8. É comum ler pela rede a seguinte expressão: “Desenvolva para mudanças”. Para tal, é fundamental o foco na qualidade do software produzido/mantido. Apesar de óbvio, não é isto que realmente acontece. A qualidade, no mundo real, é sim um fator “negociável” e por isso falhas, insatisfação do cliente e o retrabalho aumentam drasticamente. Em seu ponto de vista, qual o problema em fazer da qualidade uma constante ao projetar software ?
O dia em que o chefe absoluto da sua empresa for um engenheiro que passou por tudo isso que você esta passando, pode ser que isso não mais aconteça.

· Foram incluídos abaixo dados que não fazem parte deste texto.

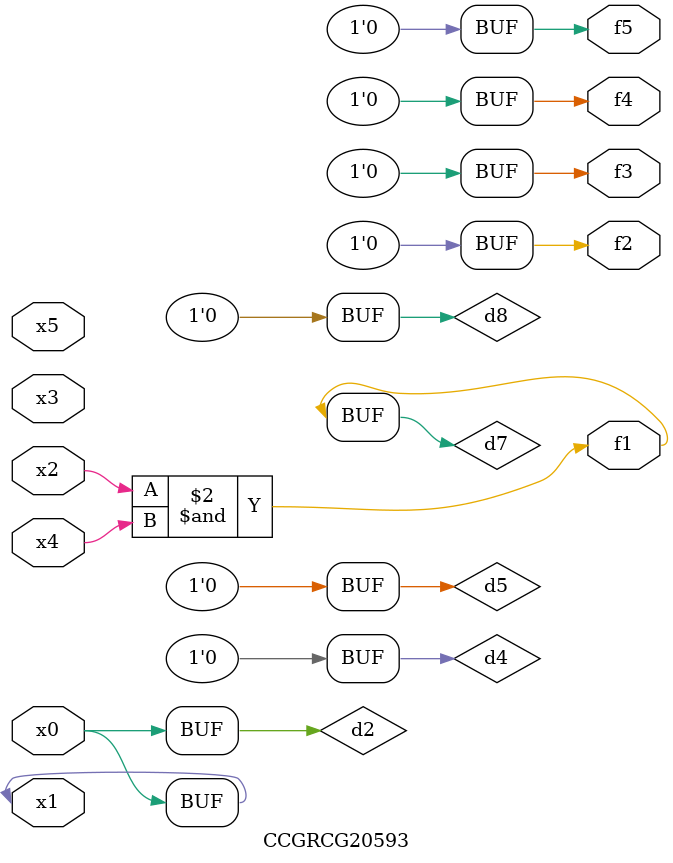
<source format=v>
module CCGRCG20593(
	input x0, x1, x2, x3, x4, x5,
	output f1, f2, f3, f4, f5
);

	wire d1, d2, d3, d4, d5, d6, d7, d8, d9;

	nand (d1, x1);
	buf (d2, x0, x1);
	nand (d3, x2, x4);
	and (d4, d1, d2);
	and (d5, d1, d2);
	nand (d6, d1, d3);
	not (d7, d3);
	xor (d8, d5);
	nor (d9, d5, d6);
	assign f1 = d7;
	assign f2 = d8;
	assign f3 = d8;
	assign f4 = d8;
	assign f5 = d8;
endmodule

</source>
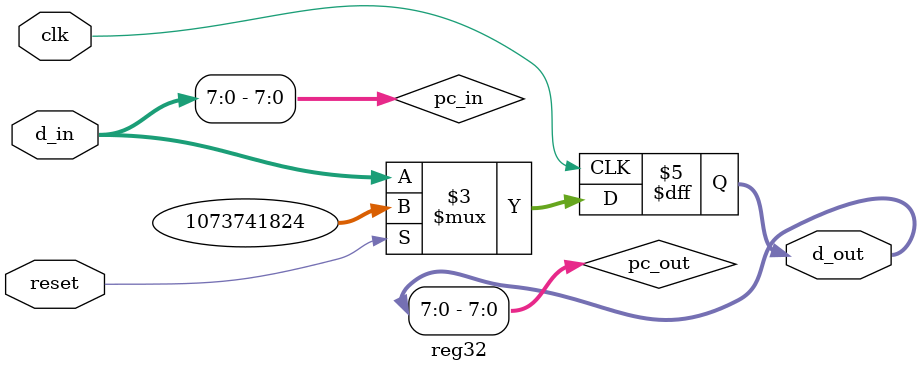
<source format=v>

module reg32 (clk, reset, d_in, d_out);
    input       	clk, reset;
    input	[31:0]	d_in;
    output 	[31:0] 	d_out;
    reg 	[31:0]	 d_out;
    
    wire [7:0] pc_in = d_in;
    wire [7:0] pc_out = d_out;
   
    always @(posedge clk)
    begin
        if (reset) d_out <= 32'h40000000;
        else d_out <= d_in;
    end

endmodule
	

</source>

8++. Como você tem mantido organizadas atividades profissionais na Vex e projetos pessoais ? Utiliza-se de ferramentas ou técnicas de organização pessoal ou tem mantido tudo nos renomados checklists (i.e. Remember The Milk) ? E como tem feito uso de tais ferramentas ? (dica de @chanelym)
Já inventei muito para me organizar, hoje eu posso dizer que eu alcancei uma forma prática e funcional de me organizar bem. Eu pratico muitos conceitos do GTD e tenho duas principais ferramentas, um gerenciador de tarefas, utilizo o Things (http://culturedcode.com/things/), que me acompanha em meus computadores, iPhone e futuramente no iPad, e um bom calendário (iCal), paralelamente utilizo muito o AddressBook, tudo sincronizado com Push.
Chegou a hora delas, as palavras finais…
Novamente, obrigado por aceitar o convite
Parabéns pela iniciativa do blog, continue sempre escrevendo, foi um prazer responder a sua entrevista. Boa sorte e continue firme e forte, pois enxergo em você um potencial muito grande.